The very nature of the men's 110m sprint hurdles makes it an event fraught with potential pitfalls and the opening round served up more drama than an episode of House of Cards.
In the opening heat, Germany’s Alexander John was removed from the competition for jumping the gun and then, once the race began in earnest it claimed, one middleweight victim and almost one heavyweight contender.
Trinidad and Tobago's Pan American Games silver medallist Mikel Thomas stumbled and fell after hurdle one to prematurely exit the competition while in the adjacent lane, world number two Omar McLeod was making hard work of trying to progress.
The Jamaican banged into hurdles two and four before smashing through hurdle five. He badly lost his balance on landing but miraculously remained upright and somehow held his composure to fight back and take second, with four automatic qualification spots on offer for Thursday's semi-finals, in 13.43.
Shane Brathwaite, of Barbados, ignored the chaos going on around him to take victory in 13.28 while China's Wenjun Xie delighted the home crowd to advance in third with 13.44.
Heat two also produced its fair share of drama.
USA’s Ronnie Ash appeared to flinch on the blocks and was disqualified by officials. The American was not too happy at the decision and several minutes of confusion ensued before he finally left the track.
The field was then reduced to six athletes after Czech Republic’s former European indoor 60m hurdles champion Petr Svoboda appeared to commit the same transgression and was eliminated but he was later reinstated after the Jury of Appeal reviewed the video evidence and he was allowed to proceed to the semi-finals.

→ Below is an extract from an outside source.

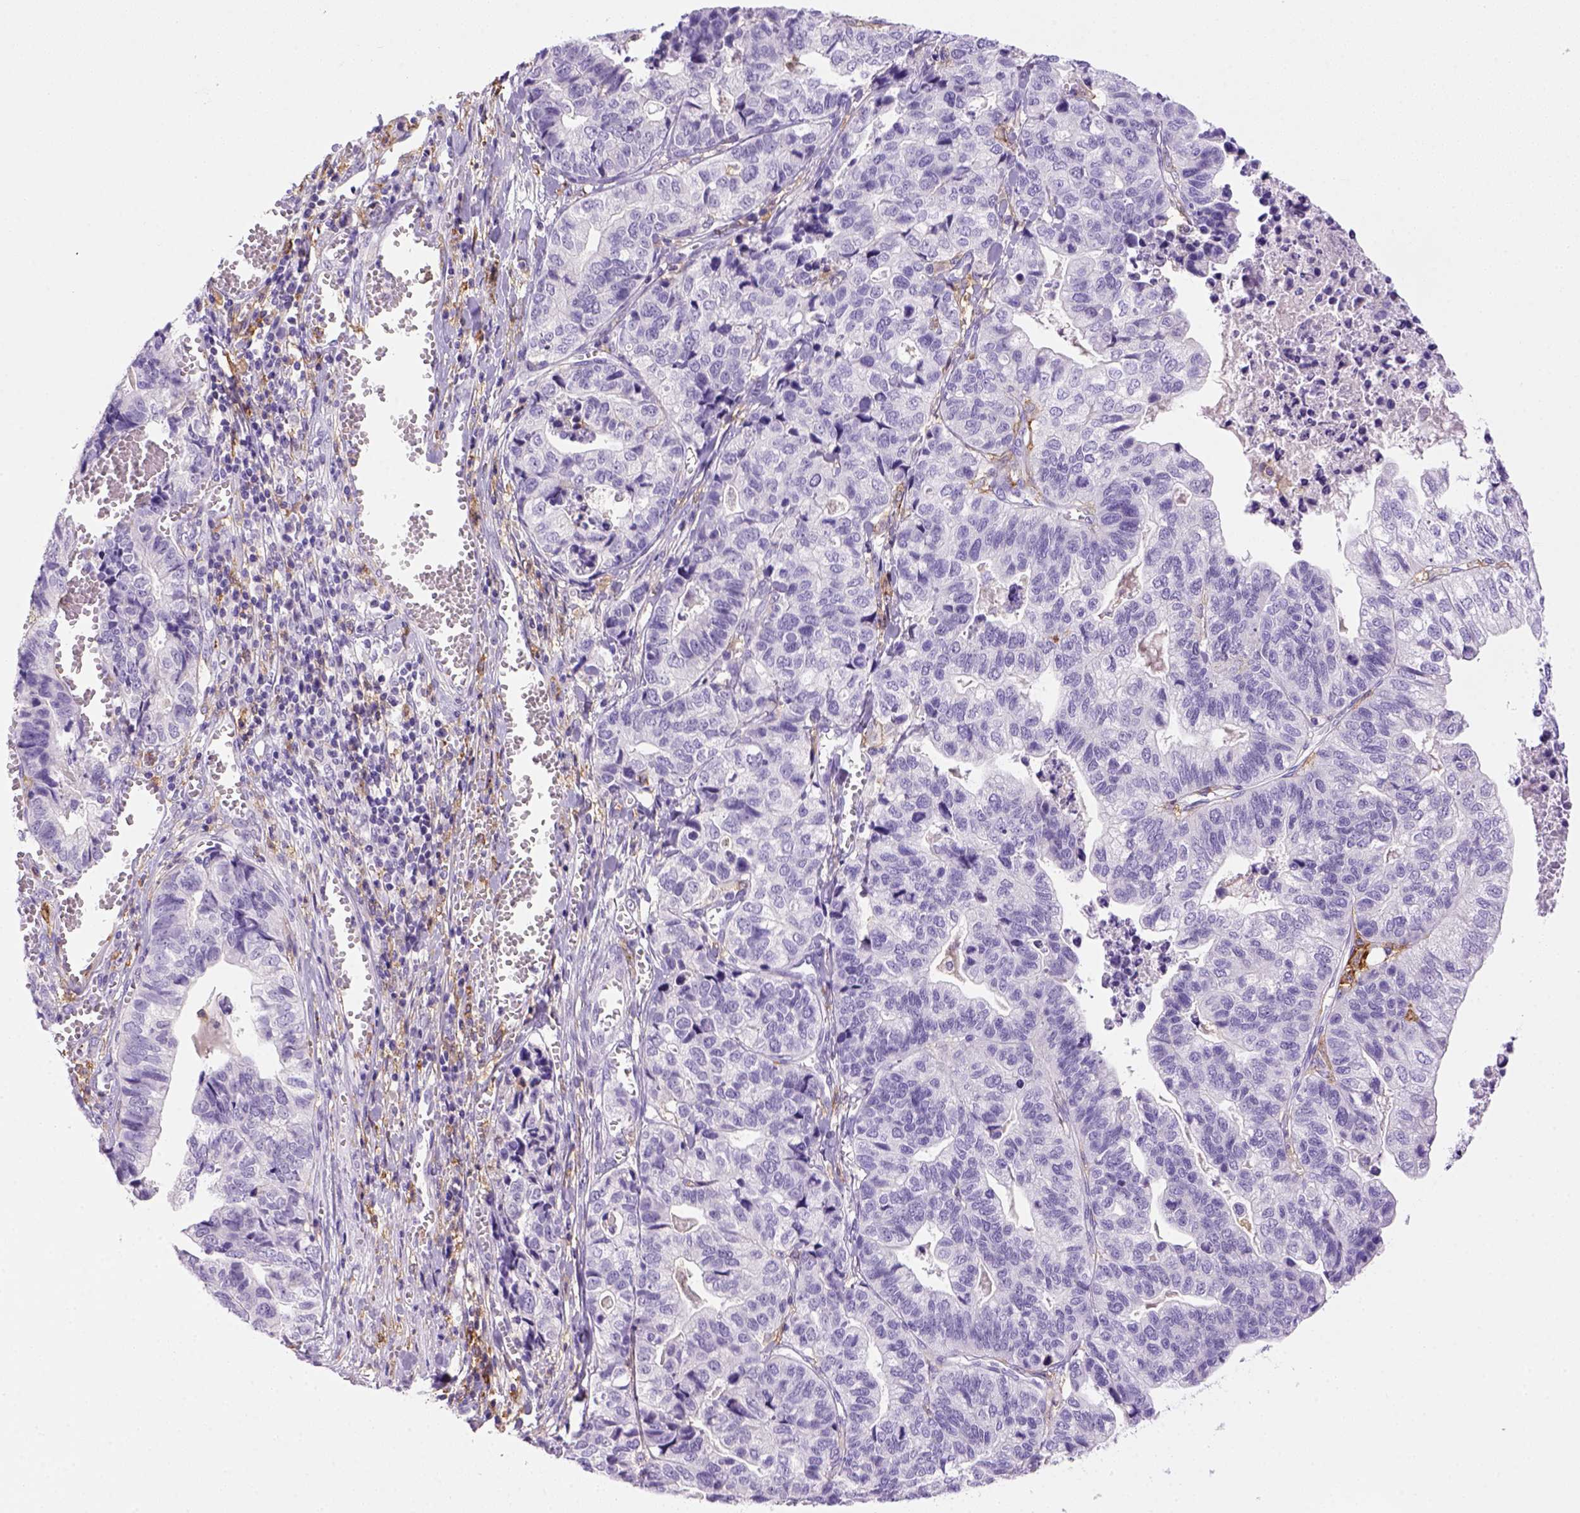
{"staining": {"intensity": "negative", "quantity": "none", "location": "none"}, "tissue": "stomach cancer", "cell_type": "Tumor cells", "image_type": "cancer", "snomed": [{"axis": "morphology", "description": "Adenocarcinoma, NOS"}, {"axis": "topography", "description": "Stomach, upper"}], "caption": "Immunohistochemistry photomicrograph of adenocarcinoma (stomach) stained for a protein (brown), which shows no expression in tumor cells.", "gene": "CD14", "patient": {"sex": "female", "age": 67}}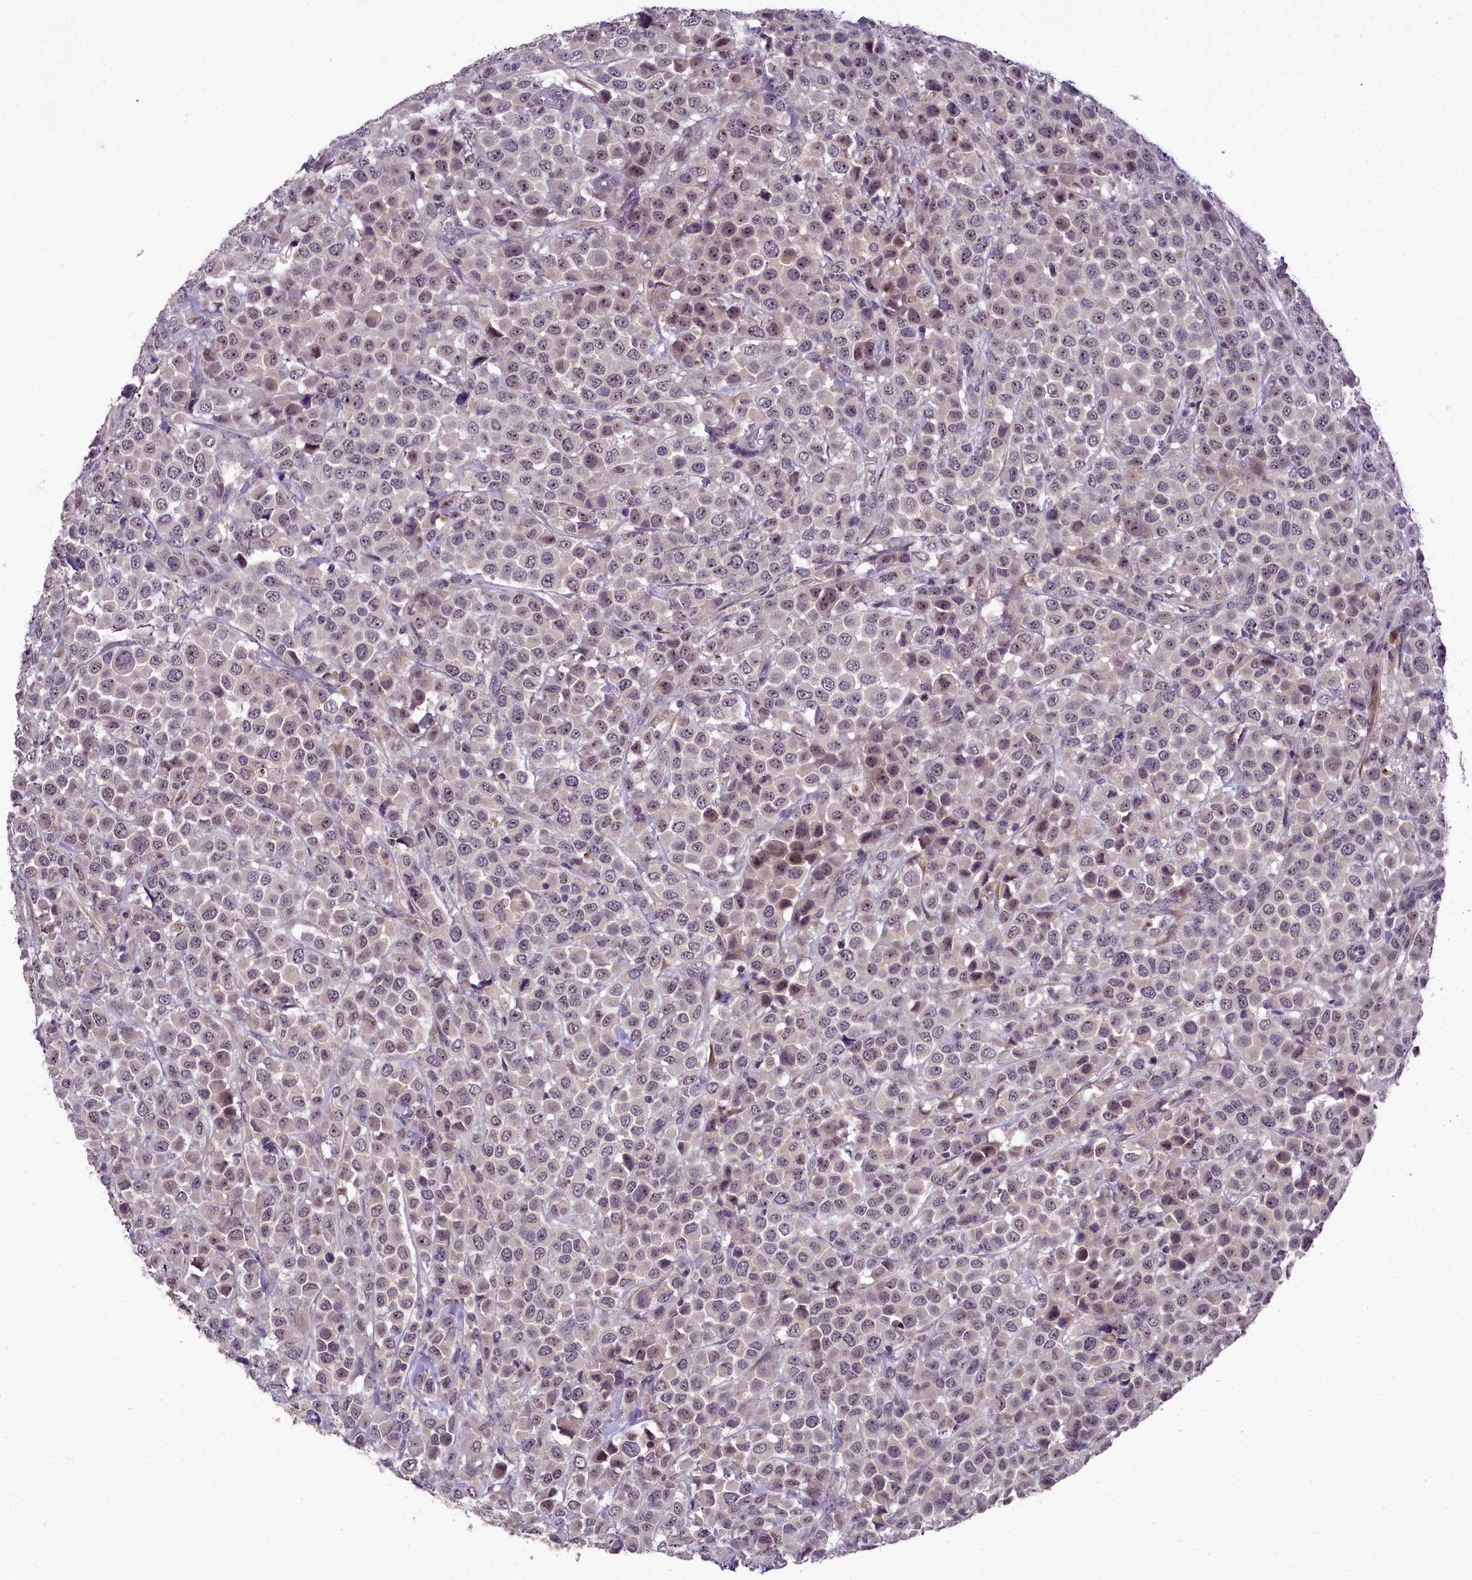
{"staining": {"intensity": "weak", "quantity": "<25%", "location": "nuclear"}, "tissue": "breast cancer", "cell_type": "Tumor cells", "image_type": "cancer", "snomed": [{"axis": "morphology", "description": "Duct carcinoma"}, {"axis": "topography", "description": "Breast"}], "caption": "Immunohistochemistry of human breast cancer (intraductal carcinoma) reveals no positivity in tumor cells.", "gene": "ZNF333", "patient": {"sex": "female", "age": 61}}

When the race finally got underway, France's gifted current European indoor 60m hurdles champion Pascal Martinot-Lagarde – who did not appear to be running at full tilt – took the heat win in 13.35.
Jamaica's Commonwealth champion Andrew Riley, who had earlier requested water from volunteers while waiting for Ash to leave the arena, grabbed second in 13.43.
Heat three was without major incident as defending champion David Oliver gave a clear indication he is in no mood to relinquish his title, by qualifying fastest for the semi-finals. The powerhouse American looked fully in control from the gun and stopped the clock in 13.15, despite running into a 1.0mps headwind. Last year’s world Indoor 60m hurdles bronze medallist Garfield Darien, of France, took second in 13.43, but slightly surprisingly, Cuba’s former world junior champion Yordan O'Farrill of – with a season's best of 13.23 – will not feature in the semi-finals after placing a distant sixth in 13.64.
The London 2012 Olympic Games bronze medallist Hansle Parchment was an eye-catching winner of heat four.
The Jamaican record holder appeared to be running in third gear but still managed to record 13.33, 0.02 clear of Germany’s Matthias Buchler, who set a season's best.
Much less impressive was Aleec Harris. The US indoor 60m hurdles champion qualified third in 13.41 but produced a far from technically accomplished display, which he will need to improve upon should he wish to advance beyond the semi-finals.
Reigning Olympic champion Aries Merrit was as smooth as silk while taking the heat five win in 13.25. The American world record holder, who has struggled to reach his heights of his 2012 campaign chiefly because of a kidney disorder, gave a hint that he could once again be approaching his best form as he flashed past the line in 13.25.
In a high-class final heat, Dmitri Bascou ensured all three French athletes advanced to the semi-finals by taking second in 13.29. Russia’s two-time European champion Sergey Shubenkov also comfortably progressed in third with 13.31.